▸ **What is required**
In the entries that follow, the line with "Cosmetic Dentistry" opens the range and the line with "Emerging Research" closes it; repeat that range exactly, both lines included.

▸ **Saved data entries**
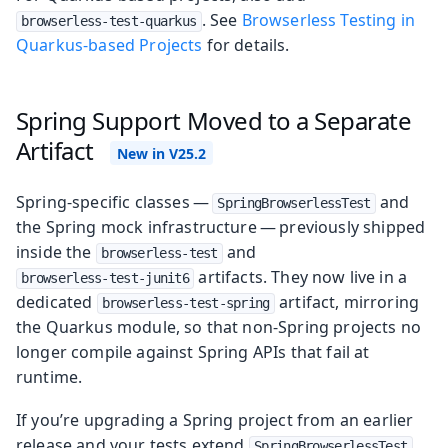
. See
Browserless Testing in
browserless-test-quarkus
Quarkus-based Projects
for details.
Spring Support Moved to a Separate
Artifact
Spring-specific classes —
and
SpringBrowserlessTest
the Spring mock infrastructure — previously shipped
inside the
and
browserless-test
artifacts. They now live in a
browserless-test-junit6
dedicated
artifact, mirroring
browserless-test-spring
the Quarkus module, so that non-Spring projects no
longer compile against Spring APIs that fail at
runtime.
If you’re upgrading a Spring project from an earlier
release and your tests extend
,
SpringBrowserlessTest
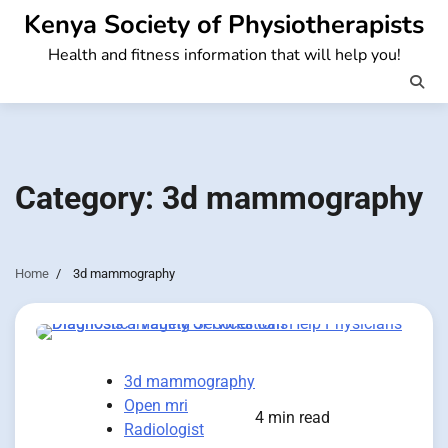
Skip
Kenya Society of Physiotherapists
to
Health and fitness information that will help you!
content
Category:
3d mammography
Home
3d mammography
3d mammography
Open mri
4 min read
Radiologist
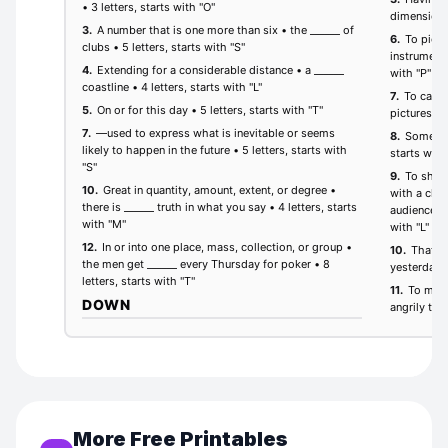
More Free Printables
---
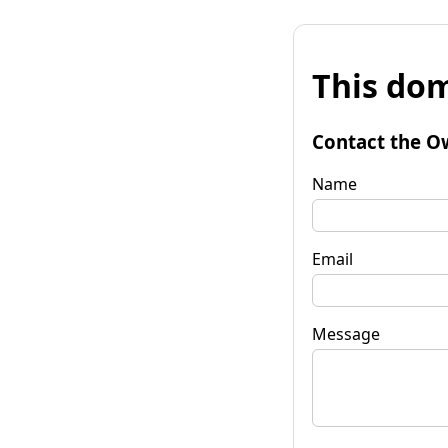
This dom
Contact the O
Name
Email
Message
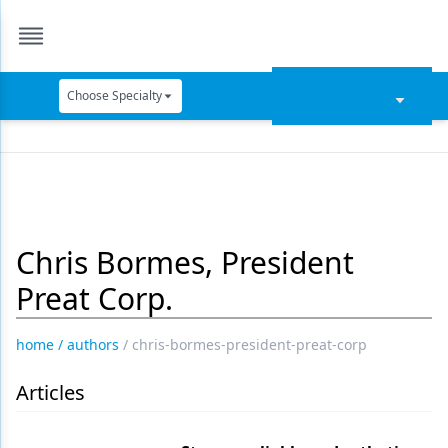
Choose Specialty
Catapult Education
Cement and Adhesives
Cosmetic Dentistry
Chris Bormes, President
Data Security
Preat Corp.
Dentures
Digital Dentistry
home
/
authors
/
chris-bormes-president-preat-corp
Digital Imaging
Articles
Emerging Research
* * *
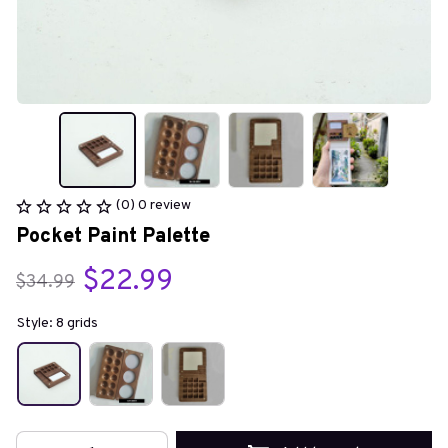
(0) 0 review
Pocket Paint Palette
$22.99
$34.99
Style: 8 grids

▸ **Exercise output**
Cosmetic Dentistry
Chris Bormes, President
Data Security
Preat Corp.
Dentures
Digital Dentistry
home
/
authors
/
chris-bormes-president-preat-corp
Digital Imaging
Articles
Emerging Research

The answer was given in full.